Nel nuovo millennio il cinema di Cronenberg abbandona quella matrice espressionista che, mescolando violenza grottesca e sessualità polimorfa, aveva caratterizzato gran parte delle sue opere per virare verso un realismo severo. Cupe narrazioni drammatiche affrontano il tema della gerarchia e della vendetta in A History of Violence e Eastern Promises, le implicazioni irrisolte del trattamento psicanalitico e il conflitto tra Freud e Jung in A Dangerous Method, la decadenza morale della società statunitense in Cosmopolis e Maps to the stars.

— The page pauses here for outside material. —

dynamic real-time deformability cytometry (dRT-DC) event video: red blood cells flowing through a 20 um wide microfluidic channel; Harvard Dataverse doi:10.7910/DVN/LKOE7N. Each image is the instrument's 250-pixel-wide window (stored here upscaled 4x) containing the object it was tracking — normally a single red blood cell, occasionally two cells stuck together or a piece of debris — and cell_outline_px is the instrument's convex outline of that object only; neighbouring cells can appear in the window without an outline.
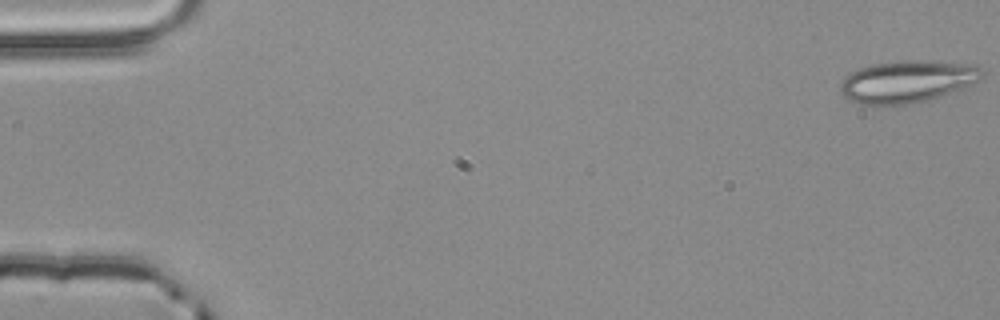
{"species": "common noctule bat (a hibernating species)", "species_latin": "Nyctalus noctula", "temperature_condition": "room temperature", "stored_images_in_passage": 54, "camera_frame_rate_fps": 3000, "um_per_image_px": 0.085, "animal": {"sex": "male", "body_mass_g": 20.4}, "frame": {"image": 1, "passage_image": 1, "time_ms": 0.0, "image_size_px": [1000, 320], "cell_outline_px": [[984, 76], [980, 80], [972, 84], [924, 100], [908, 104], [860, 104], [848, 100], [840, 92], [840, 84], [852, 72], [860, 68], [872, 64], [904, 60], [908, 60], [972, 64], [980, 68], [984, 72]], "centroid_in_image_um": [77.1, 6.92], "position_along_channel_um": 7.9, "area_um2": 34.04}}
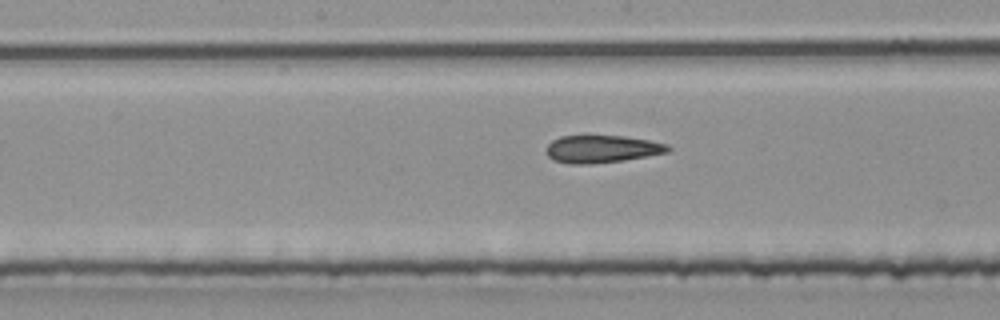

Nel 2022 torna al cinema dopo otto anni con Crimes of the Future, che non è un remake del suo film omonimo del 1970, ma la prima opera completamente originale (suo il soggetto, la sceneggiatura e la regia) da più di vent’anni – l’ultima era stata eXistenZ del 1999. Il film, che recupera molte delle suggestioni che avevano caratterizzato la sua prima parte di carriera, parla di un futuro in cui l’umanità grazie a mutazioni genetiche è divenuta incapace di provare dolore, parte degli esseri umani è in grado di digerire i polimeri plastici e Saul Tenser, artista performativo fa crescere dentro di sé organi mutanti che poi, grazie all’aiuto della sua assistente Caprice, estrae e trasforma in opere d’arte.

Cronenberg ha presentato nel 2024 al festival di Cannes un suo nuovo film originale, al momento della pubblicazione dell’articolo ancora inedito in Italia: The Shrouds, in cui un imprenditore inventa una tecnologia che permette di assistere in tempo reale al processo di decomposizione dei propri cari defunti.

In questi ultimi due film il regista sembra tornare a una idea di cinema più vicina alle sue influenze originali, in cui la riflessione sull’organico e la mutazione aprono profonde zone d’ombra sulla psiche umana e sul futuro della nostra specie.